--- Given records ---

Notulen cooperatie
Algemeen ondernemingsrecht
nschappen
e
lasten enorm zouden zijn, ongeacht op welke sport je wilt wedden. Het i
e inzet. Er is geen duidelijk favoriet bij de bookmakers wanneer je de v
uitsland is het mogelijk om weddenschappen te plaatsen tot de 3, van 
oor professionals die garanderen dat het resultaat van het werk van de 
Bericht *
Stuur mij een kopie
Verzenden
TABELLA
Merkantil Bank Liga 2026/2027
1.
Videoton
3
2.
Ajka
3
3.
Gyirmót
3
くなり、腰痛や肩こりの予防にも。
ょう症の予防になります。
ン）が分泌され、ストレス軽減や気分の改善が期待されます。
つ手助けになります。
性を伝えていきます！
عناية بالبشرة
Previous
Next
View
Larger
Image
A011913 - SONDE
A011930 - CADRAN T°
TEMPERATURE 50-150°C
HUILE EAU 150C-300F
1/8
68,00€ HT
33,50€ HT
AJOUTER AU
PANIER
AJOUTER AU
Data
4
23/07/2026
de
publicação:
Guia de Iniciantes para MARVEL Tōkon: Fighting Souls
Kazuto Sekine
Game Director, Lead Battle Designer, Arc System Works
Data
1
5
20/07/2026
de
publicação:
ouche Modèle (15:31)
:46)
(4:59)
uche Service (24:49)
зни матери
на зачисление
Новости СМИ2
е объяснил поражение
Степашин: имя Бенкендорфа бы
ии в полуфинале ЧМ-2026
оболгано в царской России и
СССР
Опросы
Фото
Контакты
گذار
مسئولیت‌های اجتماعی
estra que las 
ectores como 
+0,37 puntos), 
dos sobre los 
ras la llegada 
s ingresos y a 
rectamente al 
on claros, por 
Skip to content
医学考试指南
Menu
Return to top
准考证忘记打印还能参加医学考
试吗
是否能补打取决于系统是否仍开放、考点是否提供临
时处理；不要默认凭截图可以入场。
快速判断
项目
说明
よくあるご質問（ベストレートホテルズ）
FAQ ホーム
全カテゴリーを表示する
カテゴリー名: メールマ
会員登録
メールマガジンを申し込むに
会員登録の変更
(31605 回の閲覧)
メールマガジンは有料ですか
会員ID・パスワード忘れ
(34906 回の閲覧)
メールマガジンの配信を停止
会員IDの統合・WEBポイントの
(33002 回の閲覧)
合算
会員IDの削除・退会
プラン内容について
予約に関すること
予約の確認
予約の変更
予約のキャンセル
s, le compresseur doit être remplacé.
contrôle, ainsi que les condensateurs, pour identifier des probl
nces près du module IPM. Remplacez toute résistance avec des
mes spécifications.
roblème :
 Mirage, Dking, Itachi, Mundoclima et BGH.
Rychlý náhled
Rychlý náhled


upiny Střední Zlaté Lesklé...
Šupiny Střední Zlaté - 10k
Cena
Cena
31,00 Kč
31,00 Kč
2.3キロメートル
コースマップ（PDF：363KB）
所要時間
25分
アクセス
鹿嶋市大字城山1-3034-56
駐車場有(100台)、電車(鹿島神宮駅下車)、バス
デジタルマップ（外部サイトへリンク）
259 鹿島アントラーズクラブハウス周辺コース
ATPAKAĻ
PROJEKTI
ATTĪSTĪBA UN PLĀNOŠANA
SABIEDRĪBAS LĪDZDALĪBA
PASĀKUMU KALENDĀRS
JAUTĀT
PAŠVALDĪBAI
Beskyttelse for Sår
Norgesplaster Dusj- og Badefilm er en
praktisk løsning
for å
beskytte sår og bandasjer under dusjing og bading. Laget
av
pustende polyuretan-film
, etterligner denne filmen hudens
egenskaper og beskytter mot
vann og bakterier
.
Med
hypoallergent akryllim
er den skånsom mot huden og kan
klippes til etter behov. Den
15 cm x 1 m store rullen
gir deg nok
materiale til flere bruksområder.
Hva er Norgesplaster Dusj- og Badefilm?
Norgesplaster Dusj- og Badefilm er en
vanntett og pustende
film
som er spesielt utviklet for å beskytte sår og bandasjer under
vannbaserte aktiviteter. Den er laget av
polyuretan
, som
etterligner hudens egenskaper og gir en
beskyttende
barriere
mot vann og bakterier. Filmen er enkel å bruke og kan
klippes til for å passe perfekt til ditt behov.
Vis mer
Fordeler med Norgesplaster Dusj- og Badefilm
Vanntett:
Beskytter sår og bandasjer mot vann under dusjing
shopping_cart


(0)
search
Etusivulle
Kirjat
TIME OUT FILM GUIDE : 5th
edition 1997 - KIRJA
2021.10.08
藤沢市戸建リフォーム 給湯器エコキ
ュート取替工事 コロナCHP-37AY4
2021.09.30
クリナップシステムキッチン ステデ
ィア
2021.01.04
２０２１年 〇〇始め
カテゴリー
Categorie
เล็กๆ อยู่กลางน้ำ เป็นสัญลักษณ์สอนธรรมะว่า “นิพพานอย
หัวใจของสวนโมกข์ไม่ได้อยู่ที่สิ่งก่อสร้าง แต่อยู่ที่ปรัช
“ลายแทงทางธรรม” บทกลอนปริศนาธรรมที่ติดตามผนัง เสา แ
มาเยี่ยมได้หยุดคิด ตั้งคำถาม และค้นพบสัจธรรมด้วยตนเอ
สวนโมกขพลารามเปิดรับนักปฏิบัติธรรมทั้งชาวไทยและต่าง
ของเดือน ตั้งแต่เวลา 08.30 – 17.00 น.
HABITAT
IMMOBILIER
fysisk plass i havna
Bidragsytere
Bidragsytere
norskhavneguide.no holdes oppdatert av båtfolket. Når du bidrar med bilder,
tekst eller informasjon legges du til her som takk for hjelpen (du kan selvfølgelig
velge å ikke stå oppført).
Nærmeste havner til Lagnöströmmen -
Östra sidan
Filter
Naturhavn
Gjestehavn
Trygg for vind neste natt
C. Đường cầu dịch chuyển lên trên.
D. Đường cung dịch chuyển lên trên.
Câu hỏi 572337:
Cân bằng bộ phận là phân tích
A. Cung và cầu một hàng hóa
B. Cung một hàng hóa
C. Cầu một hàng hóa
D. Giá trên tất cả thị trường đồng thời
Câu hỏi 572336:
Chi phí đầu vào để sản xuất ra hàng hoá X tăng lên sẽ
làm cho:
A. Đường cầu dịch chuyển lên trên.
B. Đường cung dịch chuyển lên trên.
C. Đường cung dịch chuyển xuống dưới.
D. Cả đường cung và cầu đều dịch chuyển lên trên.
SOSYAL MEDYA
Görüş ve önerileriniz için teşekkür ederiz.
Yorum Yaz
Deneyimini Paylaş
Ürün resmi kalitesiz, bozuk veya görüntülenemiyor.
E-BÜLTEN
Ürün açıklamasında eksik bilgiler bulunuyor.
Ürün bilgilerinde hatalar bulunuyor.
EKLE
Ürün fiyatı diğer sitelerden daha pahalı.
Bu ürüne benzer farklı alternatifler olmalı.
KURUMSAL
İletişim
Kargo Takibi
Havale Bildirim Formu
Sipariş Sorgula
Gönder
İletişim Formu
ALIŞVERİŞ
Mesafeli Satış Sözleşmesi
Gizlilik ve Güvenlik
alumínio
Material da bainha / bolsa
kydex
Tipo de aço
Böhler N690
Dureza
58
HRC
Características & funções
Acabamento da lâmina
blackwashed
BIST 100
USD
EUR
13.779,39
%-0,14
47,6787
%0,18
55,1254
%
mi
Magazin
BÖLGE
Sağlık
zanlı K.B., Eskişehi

---

Requirement — Go through the data and return each line where the word "Norgesplaster" appears.

Task output —
Norgesplaster Dusj- og Badefilm er en
Hva er Norgesplaster Dusj- og Badefilm?
Norgesplaster Dusj- og Badefilm er en
Fordeler med Norgesplaster Dusj- og Badefilm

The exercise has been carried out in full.